Attendez un instant... Chen Chao ?
Huang Shi réagit vivement et s'agenouilla sur-le-champ. « Cet officier Huang Shi salue le Seigneur Commandant des Prévôts ! »
« Relevez-vous. »
Chen Chao jeta un coup d'œil à Huang Shi et demanda calmement : « Su Tong n'est pas venu ? »
Huang Shi venait à peine de se relever, encore un peu saisi. Maintenant, entendant le Seigneur Commandant des Prévôts demander des nouvelles de Su Tong, son cuir chevelu picota, et il devint encore plus mal à l'aise.
« Cet officier de basse condition a honte. Bien que nous ayons bien notifié le Général Su, il a prétendu être indisposé et n'a pas pu venir accueillir Votre Excellence... »
Chen Chao dit posément : « Cet officier ne tournera pas autour du pot avec vous. Avant de venir, cet officier s'est renseigné sur votre parcours. Au fil des ans, s'il ne vous siérait pas d'être appelé un bon fonctionnaire, vous n'avez pas été corrompu ni léger avec les vies humaines. Mais ce Su Tong est une autre affaire. Je crains qu'il n'ait pas fait une seule bonne action depuis des ans. Avez-vous des preuves en main ? Si c'est le cas, remettez-les simplement à cet officier. »
L'expression de Huang Shi se fit complexe. Après quelque réflexion, il dit prudemment : « Seigneur Commandant des Prévôts, Su Tong relève techniquement de la juridiction de l'Armée de la Frontière du Nord. Bien que le rang de Votre Excellence soit élevé... »
Dans la dynastie des Grands Liang, il y avait deux grands officiels militaires. Le Grand Général de la Frontière du Nord commandait l'Armée de la Frontière du Nord et toutes les troupes dans la préfecture de Xinliu. En presque toutes les affaires, c'était la parole du Grand Général qui portait. Quant au Seigneur Commandant des Prévôts, si le titre était haut, il était en vérité difficile d'interférer dans les affaires de l'administration.
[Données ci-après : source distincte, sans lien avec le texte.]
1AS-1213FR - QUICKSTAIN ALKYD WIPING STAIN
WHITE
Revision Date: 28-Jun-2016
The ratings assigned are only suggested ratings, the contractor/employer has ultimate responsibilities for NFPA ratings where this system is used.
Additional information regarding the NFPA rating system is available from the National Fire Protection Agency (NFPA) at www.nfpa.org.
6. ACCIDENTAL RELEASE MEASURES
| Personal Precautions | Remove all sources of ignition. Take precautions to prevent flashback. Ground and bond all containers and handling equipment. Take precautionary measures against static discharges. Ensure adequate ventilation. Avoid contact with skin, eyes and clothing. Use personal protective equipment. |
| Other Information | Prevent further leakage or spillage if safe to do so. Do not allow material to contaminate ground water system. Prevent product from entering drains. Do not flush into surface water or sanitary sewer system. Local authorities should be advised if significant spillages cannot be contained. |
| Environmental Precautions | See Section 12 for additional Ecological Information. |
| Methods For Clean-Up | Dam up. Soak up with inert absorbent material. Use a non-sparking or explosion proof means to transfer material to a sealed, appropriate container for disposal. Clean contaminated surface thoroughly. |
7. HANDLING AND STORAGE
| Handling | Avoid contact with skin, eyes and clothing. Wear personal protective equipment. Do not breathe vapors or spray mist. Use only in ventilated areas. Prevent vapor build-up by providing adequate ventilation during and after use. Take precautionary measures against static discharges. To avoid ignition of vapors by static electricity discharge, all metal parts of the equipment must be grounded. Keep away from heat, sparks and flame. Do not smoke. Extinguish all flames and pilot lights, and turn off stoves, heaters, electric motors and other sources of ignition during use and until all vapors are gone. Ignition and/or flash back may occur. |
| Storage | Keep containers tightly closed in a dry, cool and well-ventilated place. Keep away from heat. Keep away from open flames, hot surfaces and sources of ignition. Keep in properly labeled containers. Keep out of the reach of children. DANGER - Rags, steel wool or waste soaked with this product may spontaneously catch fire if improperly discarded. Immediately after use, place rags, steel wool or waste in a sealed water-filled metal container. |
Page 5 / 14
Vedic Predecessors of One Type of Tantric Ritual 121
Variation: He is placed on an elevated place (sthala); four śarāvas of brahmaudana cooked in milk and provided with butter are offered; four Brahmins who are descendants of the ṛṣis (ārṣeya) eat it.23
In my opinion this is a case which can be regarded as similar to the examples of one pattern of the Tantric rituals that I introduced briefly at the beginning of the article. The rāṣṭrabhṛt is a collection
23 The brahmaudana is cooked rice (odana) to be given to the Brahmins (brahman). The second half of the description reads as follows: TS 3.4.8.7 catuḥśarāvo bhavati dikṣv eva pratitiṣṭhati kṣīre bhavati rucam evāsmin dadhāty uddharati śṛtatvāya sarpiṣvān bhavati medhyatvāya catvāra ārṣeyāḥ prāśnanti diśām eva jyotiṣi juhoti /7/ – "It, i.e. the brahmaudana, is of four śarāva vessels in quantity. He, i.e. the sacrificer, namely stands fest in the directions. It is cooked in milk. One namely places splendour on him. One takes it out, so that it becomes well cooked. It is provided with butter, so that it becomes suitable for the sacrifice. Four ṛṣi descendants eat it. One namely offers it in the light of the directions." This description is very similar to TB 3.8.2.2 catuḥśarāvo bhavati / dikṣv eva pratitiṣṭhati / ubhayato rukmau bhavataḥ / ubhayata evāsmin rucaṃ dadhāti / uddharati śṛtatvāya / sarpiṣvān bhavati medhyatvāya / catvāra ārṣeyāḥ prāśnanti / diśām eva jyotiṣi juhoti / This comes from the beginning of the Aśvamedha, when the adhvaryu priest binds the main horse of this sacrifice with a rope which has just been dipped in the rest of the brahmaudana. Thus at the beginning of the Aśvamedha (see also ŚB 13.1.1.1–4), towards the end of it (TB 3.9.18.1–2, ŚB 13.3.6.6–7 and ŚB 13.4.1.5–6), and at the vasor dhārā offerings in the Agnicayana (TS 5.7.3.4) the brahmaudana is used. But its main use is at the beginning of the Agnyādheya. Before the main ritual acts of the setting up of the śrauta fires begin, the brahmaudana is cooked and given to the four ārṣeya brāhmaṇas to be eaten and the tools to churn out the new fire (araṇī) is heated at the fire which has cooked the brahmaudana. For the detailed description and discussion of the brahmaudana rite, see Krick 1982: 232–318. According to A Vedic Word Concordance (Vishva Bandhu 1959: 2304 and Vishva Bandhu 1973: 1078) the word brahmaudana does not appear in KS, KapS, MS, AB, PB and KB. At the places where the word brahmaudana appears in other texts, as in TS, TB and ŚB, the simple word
Chen Chao regarda Huang Shi et dit calmement : « Seigneur Huang, savez-vous quel poste occupait l'actuel Grand Général avant d'assumer sa position actuelle de Grand Général ? »
Huang Shi fut interloqué, puis comprit soudain. Avant de devenir Grand Général, l'actuel n'avait pas été un général de l'Armée de la Frontière du Nord, mais avait été le précédent Seigneur Commandant des Prévôts.
« Cet officier de basse condition possède un registre qui consigne les pots-de-vin que Su Tong a pris au fil des ans. Il n'est pas complet, mais suffit à le condamner. »
Huang Shi hésita un instant et dit d'une voix basse : « Seigneur Commandant des Prévôts, si vous avez l'intention d'arrêter Su Tong, je crains qu'il faille le planifier soigneusement. Après tout, il détient tout le pouvoir militaire dans la commanderie de Jiang'an. »
De tels officiels militaires, s'ils sont mal gérés, pourraient inciter à la mutinerie leurs troupes. Cela ferait dégénérer l'affaire hors de contrôle.
Chen Chao dit indifféremment : « Faites en sorte que le prévôt local encercle sa résidence de général et le traîne jusqu'à la porte. »
« Votre Excellence a-t-elle l'intention d'escorter Su Tong à la Capitale Divine pour qu'il y soit jugé ? »
Huang Shi fut plutôt surpris par la manière décisive dont agissait ce Seigneur Commandant des Prévôts.
Chen Chao secoua la tête. « Cet officier a l'intention de l'exécuter sur place. »
« Seigneur Commandant des Prévôts... Je crains que cela ne soit inapproprié ? »
Huang Shi était utterly choqué. Il n'avait jamais imaginé que Chen Chao aille aussi loin.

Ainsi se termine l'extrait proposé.